The nucleus is a terrific place to do electron microscopy. Aside from the non-membrane bound elements within which increase the difficulty for any attempts at reconstruction in 3D (at least in my mind) the micro-environmental pressures push this dynamic organelle to rapidly change and adapt. The nucleus here had one particular area that caught my eye, that is the fibrillar center – dense fibrillar component (within the black box) of the top figure. The electron micrograph is from liver and it shows a fibrillar center with a circular (perhaps more octagonal) shape (as do most fibrillar centers) but the arms of the dense fibrillar component extend in a rotational pattern. In this case there are four long spiral arms and four short spiral arms (think “galaxy” with spiral arms). This is not seen often and it may be chance but not likely, in my opinion, particularly when one views the old time lapse videos of cells in culture and sees the nucleus and nucleolus spinning like little worlds in the medium called space. Rotational forces are alive and well within the cell and it is not a big stretch to witness their effects.
That said, here is a little fantasy (all else preceding is for real) — would galaxy arms of the dense fibrillar component in all cells go the same direction?, would it be clockwise, would the dense fibrillar component drag off to the counter counter-clockwise south of the equator, ha ha. For real, this is not a pattern I have seen described in the literature, nor recognized in the thousands of electron micrographs of my own, and thousands of others viewed, but I predict it will appear again and again.

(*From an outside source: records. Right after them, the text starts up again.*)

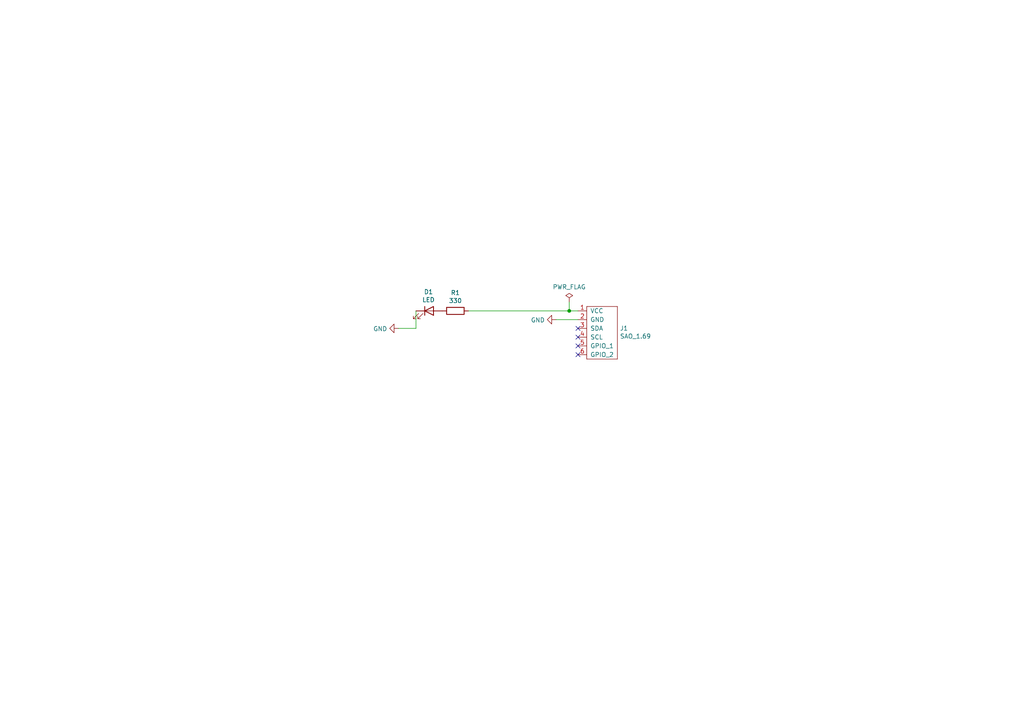
<source format=kicad_sch>
(kicad_sch (version 20211123) (generator eeschema)

  (uuid 72bb35e5-9e76-4797-af80-ff8d94f0b028)

  (paper "A4")

  

  (junction (at 165.1 90.17) (diameter 0) (color 0 0 0 0)
    (uuid 345656a0-8a23-46f8-bace-c361f183f3fd)
  )

  (no_connect (at 167.64 97.79) (uuid 22585ad2-2327-45c0-9b9b-7f4896224618))
  (no_connect (at 167.64 95.25) (uuid 26703d71-6017-41f0-8b6c-2dd44c6e742e))
  (no_connect (at 167.64 100.33) (uuid 97a0f3c1-feb8-44e5-b2a9-a631234d46f2))
  (no_connect (at 167.64 102.87) (uuid fafa559e-e710-423a-8838-422e9ceb0441))

  (wire (pts (xy 120.65 95.25) (xy 115.57 95.25))
    (stroke (width 0) (type default) (color 0 0 0 0))
    (uuid 466ca9b9-f172-46da-aebe-b3c3c8cd737c)
  )
  (wire (pts (xy 120.65 90.17) (xy 120.65 95.25))
    (stroke (width 0) (type default) (color 0 0 0 0))
    (uuid 5c2c6409-ab07-4c0e-96e9-02ebae740be6)
  )
  (wire (pts (xy 165.1 87.63) (xy 165.1 90.17))
    (stroke (width 0) (type default) (color 0 0 0 0))
    (uuid 5ecb37ef-4ffb-42a1-806d-f481420f34d8)
  )
  (wire (pts (xy 135.89 90.17) (xy 165.1 90.17))
    (stroke (width 0) (type default) (color 0 0 0 0))
    (uuid 64eff0c5-7a6f-4078-b0e9-4e02e2f6ab65)
  )
  (wire (pts (xy 167.64 90.17) (xy 165.1 90.17))
    (stroke (width 0) (type default) (color 0 0 0 0))
    (uuid 7ae3bf42-db86-4681-b72a-4bf769134937)
  )
  (wire (pts (xy 161.29 92.71) (xy 167.64 92.71))
    (stroke (width 0) (type default) (color 0 0 0 0))
    (uuid bcb841d9-35e5-4c54-8b84-08cbcfa736af)
  )

  (symbol (lib_id "sao1_69:SAO_1.69") (at 170.18 92.71 0) (unit 1)
    (in_bom yes) (on_board yes)
    (uuid 00000000-0000-0000-0000-000060b62567)
    (property "Reference" "J1" (id 0) (at 179.7812 95.2246 0)
      (effects (font (size 1.27 1.27)) (justify left))
    )
    (property "Value" "SAO_1.69" (id 1) (at 179.7812 97.536 0)
      (effects (font (size 1.27 1.27)) (justify left))
    )
    (property "Footprint" "space_shuttle_SAO:sao_1.69" (id 2) (at 170.18 92.71 0)
      (effects (font (size 1.27 1.27)) hide)
    )
    (property "Datasheet" "" (id 3) (at 170.18 92.71 0)
      (effects (font (size 1.27 1.27)) hide)
    )
    (pin "1" (uuid c3a3b540-136c-45f4-9a6e-c77cd5dc3625))
    (pin "2" (uuid 9014c0d1-6c29-4d97-a47c-877c766dbc22))
    (pin "3" (uuid 9a418b98-3eea-4e26-a2b8-eecb6a3a1c69))
    (pin "4" (uuid 38f1d7b1-5bb7-499f-b6bd-93f8d835f3fe))
    (pin "5" (uuid 670c6f85-29ee-42de-b3a1-792bd736b32c))
    (pin "6" (uuid c2a7a356-c4eb-405e-a49a-03dcaee17079))
  )

  (symbol (lib_id "power:PWR_FLAG") (at 165.1 87.63 0) (unit 1)
    (in_bom yes) (on_board yes)
    (uuid 00000000-0000-0000-0000-000060b62db7)
    (property "Reference" "#FLG0101" (id 0) (at 165.1 85.725 0)
      (effects (font (size 1.27 1.27)) hide)
    )
    (property "Value" "PWR_FLAG" (id 1) (at 165.1 83.2358 0))
    (property "Footprint" "" (id 2) (at 165.1 87.63 0)
      (effects (font (size 1.27 1.27)) hide)
    )
    (property "Datasheet" "~" (id 3) (at 165.1 87.63 0)
      (effects (font (size 1.27 1.27)) hide)
    )
    (pin "1" (uuid 04abbacc-1abc-4054-9fee-57a749278696))
  )

  (symbol (lib_id "power:GND") (at 161.29 92.71 270) (unit 1)
    (in_bom yes) (on_board yes)
    (uuid 00000000-0000-0000-0000-000060b63644)
    (property "Reference" "#PWR0101" (id 0) (at 154.94 92.71 0)
      (effects (font (size 1.27 1.27)) hide)
    )
    (property "Value" "GND" (id 1) (at 158.0388 92.837 90)
      (effects (font (size 1.27 1.27)) (justify right))
    )
    (property "Footprint" "" (id 2) (at 161.29 92.71 0)
      (effects (font (size 1.27 1.27)) hide)
    )
    (property "Datasheet" "" (id 3) (at 161.29 92.71 0)
      (effects (font (size 1.27 1.27)) hide)
    )
    (pin "1" (uuid a335cbff-4b8f-4510-984e-5a7744bb8bf2))
  )

  (symbol (lib_id "Device:R") (at 132.08 90.17 270) (unit 1)
    (in_bom yes) (on_board yes)
    (uuid 00000000-0000-0000-0000-000060b639ca)
    (property "Reference" "R1" (id 0) (at 132.08 84.9122 90))
    (property "Value" "330" (id 1) (at 132.08 87.2236 90))
    (property "Footprint" "Resistors_SMD:R_1206_3216Metric" (id 2) (at 132.08 88.392 90)
      (effects (font (size 1.27 1.27)) hide)
    )
    (property "Datasheet" "~" (id 3) (at 132.08 90.17 0)
      (effects (font (size 1.27 1.27)) hide)
    )
    (pin "1" (uuid daa559ba-4b23-4415-b810-98f03139f236))
    (pin "2" (uuid 639cf394-a36c-4d52-8f88-290b2192d37d))
  )

  (symbol (lib_id "Device:LED") (at 124.46 90.17 0) (unit 1)
    (in_bom yes) (on_board yes)
    (uuid 00000000-0000-0000-0000-000060b68932)
    (property "Reference" "D1" (id 0) (at 124.2822 84.6582 0))
    (property "Value" "" (id 1) (at 124.2822 86.9696 0))
    (property "Footprint" "" (id 2) (at 124.46 90.17 0)
      (effects (font (size 1.27 1.27)) hide)
    )
    (property "Datasheet" "~" (id 3) (at 124.46 90.17 0)
      (effects (font (size 1.27 1.27)) hide)
    )
    (pin "1" (uuid 699e5d24-6ed9-4af5-a665-5d0217dc3683))
    (pin "2" (uuid 7e58ec8a-4999-4bbd-b42f-66b9e941e16d))
  )

  (symbol (lib_id "power:GND") (at 115.57 95.25 270) (unit 1)
    (in_bom yes) (on_board yes)
    (uuid 00000000-0000-0000-0000-000060b6c3d7)
    (property "Reference" "#PWR0102" (id 0) (at 109.22 95.25 0)
      (effects (font (size 1.27 1.27)) hide)
    )
    (property "Value" "GND" (id 1) (at 112.3188 95.377 90)
      (effects (font (size 1.27 1.27)) (justify right))
    )
    (property "Footprint" "" (id 2) (at 115.57 95.25 0)
      (effects (font (size 1.27 1.27)) hide)
    )
    (property "Datasheet" "" (id 3) (at 115.57 95.25 0)
      (effects (font (size 1.27 1.27)) hide)
    )
    (pin "1" (uuid ee191ad4-29d6-425c-b9a9-3945ffdbe1cf))
  )

  (sheet_instances
    (path "/" (page "1"))
  )

  (symbol_instances
    (path "/00000000-0000-0000-0000-000060b62db7"
      (reference "#FLG0101") (unit 1) (value "PWR_FLAG") (footprint "")
    )
    (path "/00000000-0000-0000-0000-000060b63644"
      (reference "#PWR0101") (unit 1) (value "GND") (footprint "")
    )
    (path "/00000000-0000-0000-0000-000060b6c3d7"
      (reference "#PWR0102") (unit 1) (value "GND") (footprint "")
    )
    (path "/00000000-0000-0000-0000-000060b68932"
      (reference "D1") (unit 1) (value "LED") (footprint "sunled:XZMYK45WT-9")
    )
    (path "/00000000-0000-0000-0000-000060b62567"
      (reference "J1") (unit 1) (value "SAO_1.69") (footprint "space_shuttle_SAO:sao_1.69")
    )
    (path "/00000000-0000-0000-0000-000060b639ca"
      (reference "R1") (unit 1) (value "330") (footprint "Resistors_SMD:R_1206_3216Metric")
    )
  )
)

</source>
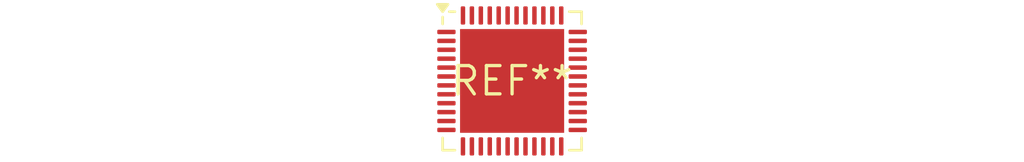
<source format=kicad_pcb>
(kicad_pcb (version 20240108) (generator pcbnew)

  (general
    (thickness 1.6)
  )

  (paper "A4")
  (layers
    (0 "F.Cu" signal)
    (31 "B.Cu" signal)
    (32 "B.Adhes" user "B.Adhesive")
    (33 "F.Adhes" user "F.Adhesive")
    (34 "B.Paste" user)
    (35 "F.Paste" user)
    (36 "B.SilkS" user "B.Silkscreen")
    (37 "F.SilkS" user "F.Silkscreen")
    (38 "B.Mask" user)
    (39 "F.Mask" user)
    (40 "Dwgs.User" user "User.Drawings")
    (41 "Cmts.User" user "User.Comments")
    (42 "Eco1.User" user "User.Eco1")
    (43 "Eco2.User" user "User.Eco2")
    (44 "Edge.Cuts" user)
    (45 "Margin" user)
    (46 "B.CrtYd" user "B.Courtyard")
    (47 "F.CrtYd" user "F.Courtyard")
    (48 "B.Fab" user)
    (49 "F.Fab" user)
    (50 "User.1" user)
    (51 "User.2" user)
    (52 "User.3" user)
    (53 "User.4" user)
    (54 "User.5" user)
    (55 "User.6" user)
    (56 "User.7" user)
    (57 "User.8" user)
    (58 "User.9" user)
  )

  (setup
    (pad_to_mask_clearance 0)
    (pcbplotparams
      (layerselection 0x00010fc_ffffffff)
      (plot_on_all_layers_selection 0x0000000_00000000)
      (disableapertmacros false)
      (usegerberextensions false)
      (usegerberattributes false)
      (usegerberadvancedattributes false)
      (creategerberjobfile false)
      (dashed_line_dash_ratio 12.000000)
      (dashed_line_gap_ratio 3.000000)
      (svgprecision 4)
      (plotframeref false)
      (viasonmask false)
      (mode 1)
      (useauxorigin false)
      (hpglpennumber 1)
      (hpglpenspeed 20)
      (hpglpendiameter 15.000000)
      (dxfpolygonmode false)
      (dxfimperialunits false)
      (dxfusepcbnewfont false)
      (psnegative false)
      (psa4output false)
      (plotreference false)
      (plotvalue false)
      (plotinvisibletext false)
      (sketchpadsonfab false)
      (subtractmaskfromsilk false)
      (outputformat 1)
      (mirror false)
      (drillshape 1)
      (scaleselection 1)
      (outputdirectory "")
    )
  )

  (net 0 "")

  (footprint "QFN-48-1EP_6x6mm_P0.4mm_EP4.66x4.66mm" (layer "F.Cu") (at 0 0))

)

</source>
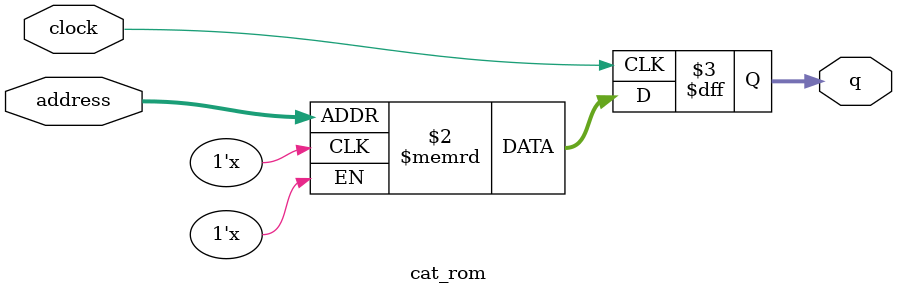
<source format=sv>
module cat_rom (
	input logic clock,
	input logic [7:0] address,
	output logic [2:0] q
);

logic [2:0] memory [0:224] /* synthesis ram_init_file = "./cat/cat.mif" */;

always_ff @ (posedge clock) begin
	q <= memory[address];
end

endmodule

</source>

Top figure is the original micrograph of a mouse hepatocyte, exposure evened in photoshop, one tiny scratch is patched (dare you to find it) without affecting interpretation. Black box surrounds the nucleolar fibrillar center and spiral arms of the dense fibrillar components which were copied and enlarged from the original micrograph. Inset lower left: burn tool in photoshop enhances direction of the galactic arms of the dense fibrillar component (which is visible in the original before emphasis), light central area is the fibrillar center. Diagram in lower right – stick figure for orientation, FC, fibrillar center of the inset to left, DF dense fibrillar component (galactic arms), and GC granular component. 12531_73229_#203 wc/ii liver 28d.